[Opening EXERCISE DATA section]
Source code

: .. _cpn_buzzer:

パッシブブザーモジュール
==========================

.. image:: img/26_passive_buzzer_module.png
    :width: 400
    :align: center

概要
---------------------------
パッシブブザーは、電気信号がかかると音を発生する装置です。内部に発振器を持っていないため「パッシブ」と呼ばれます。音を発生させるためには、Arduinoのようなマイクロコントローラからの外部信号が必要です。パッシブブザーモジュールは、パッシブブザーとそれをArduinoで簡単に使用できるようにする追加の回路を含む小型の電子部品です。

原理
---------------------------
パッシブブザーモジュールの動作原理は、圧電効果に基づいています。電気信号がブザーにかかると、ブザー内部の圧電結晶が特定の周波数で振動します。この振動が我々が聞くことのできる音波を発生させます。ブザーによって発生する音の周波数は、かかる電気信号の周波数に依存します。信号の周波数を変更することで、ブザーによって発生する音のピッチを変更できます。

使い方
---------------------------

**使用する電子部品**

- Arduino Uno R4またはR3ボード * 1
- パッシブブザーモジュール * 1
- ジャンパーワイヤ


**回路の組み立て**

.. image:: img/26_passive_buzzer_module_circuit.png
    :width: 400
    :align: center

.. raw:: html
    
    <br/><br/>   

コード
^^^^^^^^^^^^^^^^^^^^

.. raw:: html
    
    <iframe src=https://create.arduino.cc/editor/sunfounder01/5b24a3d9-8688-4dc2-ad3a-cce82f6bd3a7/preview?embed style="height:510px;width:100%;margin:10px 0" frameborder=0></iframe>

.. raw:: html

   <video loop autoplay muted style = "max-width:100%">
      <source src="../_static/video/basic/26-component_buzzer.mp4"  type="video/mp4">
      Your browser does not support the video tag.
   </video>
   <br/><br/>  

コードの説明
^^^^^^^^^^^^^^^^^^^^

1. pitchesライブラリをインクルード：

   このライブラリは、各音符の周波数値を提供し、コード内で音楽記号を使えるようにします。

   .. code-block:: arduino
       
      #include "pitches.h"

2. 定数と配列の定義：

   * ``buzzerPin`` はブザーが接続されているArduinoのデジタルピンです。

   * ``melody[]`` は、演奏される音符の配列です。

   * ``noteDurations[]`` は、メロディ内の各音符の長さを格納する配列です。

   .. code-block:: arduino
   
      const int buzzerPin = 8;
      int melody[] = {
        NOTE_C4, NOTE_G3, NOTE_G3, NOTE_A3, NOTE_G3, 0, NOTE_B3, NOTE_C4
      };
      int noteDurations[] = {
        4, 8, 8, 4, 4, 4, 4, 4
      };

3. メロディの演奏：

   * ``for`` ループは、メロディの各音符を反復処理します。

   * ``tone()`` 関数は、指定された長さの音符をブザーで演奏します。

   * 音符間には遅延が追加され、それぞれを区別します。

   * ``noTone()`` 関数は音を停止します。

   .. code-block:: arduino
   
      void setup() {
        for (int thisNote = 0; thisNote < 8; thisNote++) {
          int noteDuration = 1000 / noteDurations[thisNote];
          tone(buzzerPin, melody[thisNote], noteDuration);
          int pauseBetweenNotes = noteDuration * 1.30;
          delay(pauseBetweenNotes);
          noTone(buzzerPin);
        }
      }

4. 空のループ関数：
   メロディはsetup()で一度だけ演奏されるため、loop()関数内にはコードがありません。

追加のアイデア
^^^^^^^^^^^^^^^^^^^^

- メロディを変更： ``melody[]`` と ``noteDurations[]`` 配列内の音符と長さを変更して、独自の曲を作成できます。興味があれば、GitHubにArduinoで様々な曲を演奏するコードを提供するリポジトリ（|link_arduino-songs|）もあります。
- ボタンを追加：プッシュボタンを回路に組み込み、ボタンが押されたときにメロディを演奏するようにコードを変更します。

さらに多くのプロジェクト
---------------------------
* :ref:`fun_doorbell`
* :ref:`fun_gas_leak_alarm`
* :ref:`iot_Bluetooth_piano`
[Closing EXERCISE DATA section]
■ TASK DIRECTIONS
Copy the data above in full, character for character.

■ EXERCISE OUTPUT
Source code

: .. _cpn_buzzer:

パッシブブザーモジュール
==========================

.. image:: img/26_passive_buzzer_module.png
    :width: 400
    :align: center

概要
---------------------------
パッシブブザーは、電気信号がかかると音を発生する装置です。内部に発振器を持っていないため「パッシブ」と呼ばれます。音を発生させるためには、Arduinoのようなマイクロコントローラからの外部信号が必要です。パッシブブザーモジュールは、パッシブブザーとそれをArduinoで簡単に使用できるようにする追加の回路を含む小型の電子部品です。

原理
---------------------------
パッシブブザーモジュールの動作原理は、圧電効果に基づいています。電気信号がブザーにかかると、ブザー内部の圧電結晶が特定の周波数で振動します。この振動が我々が聞くことのできる音波を発生させます。ブザーによって発生する音の周波数は、かかる電気信号の周波数に依存します。信号の周波数を変更することで、ブザーによって発生する音のピッチを変更できます。

使い方
---------------------------

**使用する電子部品**

- Arduino Uno R4またはR3ボード * 1
- パッシブブザーモジュール * 1
- ジャンパーワイヤ


**回路の組み立て**

.. image:: img/26_passive_buzzer_module_circuit.png
    :width: 400
    :align: center

.. raw:: html
    
    <br/><br/>   

コード
^^^^^^^^^^^^^^^^^^^^

.. raw:: html
    
    <iframe src=https://create.arduino.cc/editor/sunfounder01/5b24a3d9-8688-4dc2-ad3a-cce82f6bd3a7/preview?embed style="height:510px;width:100%;margin:10px 0" frameborder=0></iframe>

.. raw:: html

   <video loop autoplay muted style = "max-width:100%">
      <source src="../_static/video/basic/26-component_buzzer.mp4"  type="video/mp4">
      Your browser does not support the video tag.
   </video>
   <br/><br/>  

コードの説明
^^^^^^^^^^^^^^^^^^^^

1. pitchesライブラリをインクルード：

   このライブラリは、各音符の周波数値を提供し、コード内で音楽記号を使えるようにします。

   .. code-block:: arduino
       
      #include "pitches.h"

2. 定数と配列の定義：

   * ``buzzerPin`` はブザーが接続されているArduinoのデジタルピンです。

   * ``melody[]`` は、演奏される音符の配列です。

   * ``noteDurations[]`` は、メロディ内の各音符の長さを格納する配列です。

   .. code-block:: arduino
   
      const int buzzerPin = 8;
      int melody[] = {
        NOTE_C4, NOTE_G3, NOTE_G3, NOTE_A3, NOTE_G3, 0, NOTE_B3, NOTE_C4
      };
      int noteDurations[] = {
        4, 8, 8, 4, 4, 4, 4, 4
      };

3. メロディの演奏：

   * ``for`` ループは、メロディの各音符を反復処理します。

   * ``tone()`` 関数は、指定された長さの音符をブザーで演奏します。

   * 音符間には遅延が追加され、それぞれを区別します。

   * ``noTone()`` 関数は音を停止します。

   .. code-block:: arduino
   
      void setup() {
        for (int thisNote = 0; thisNote < 8; thisNote++) {
          int noteDuration = 1000 / noteDurations[thisNote];
          tone(buzzerPin, melody[thisNote], noteDuration);
          int pauseBetweenNotes = noteDuration * 1.30;
          delay(pauseBetweenNotes);
          noTone(buzzerPin);
        }
      }

4. 空のループ関数：
   メロディはsetup()で一度だけ演奏されるため、loop()関数内にはコードがありません。

追加のアイデア
^^^^^^^^^^^^^^^^^^^^

- メロディを変更： ``melody[]`` と ``noteDurations[]`` 配列内の音符と長さを変更して、独自の曲を作成できます。興味があれば、GitHubにArduinoで様々な曲を演奏するコードを提供するリポジトリ（|link_arduino-songs|）もあります。
- ボタンを追加：プッシュボタンを回路に組み込み、ボタンが押されたときにメロディを演奏するようにコードを変更します。

さらに多くのプロジェクト
---------------------------
* :ref:`fun_doorbell`
* :ref:`fun_gas_leak_alarm`
* :ref:`iot_Bluetooth_piano`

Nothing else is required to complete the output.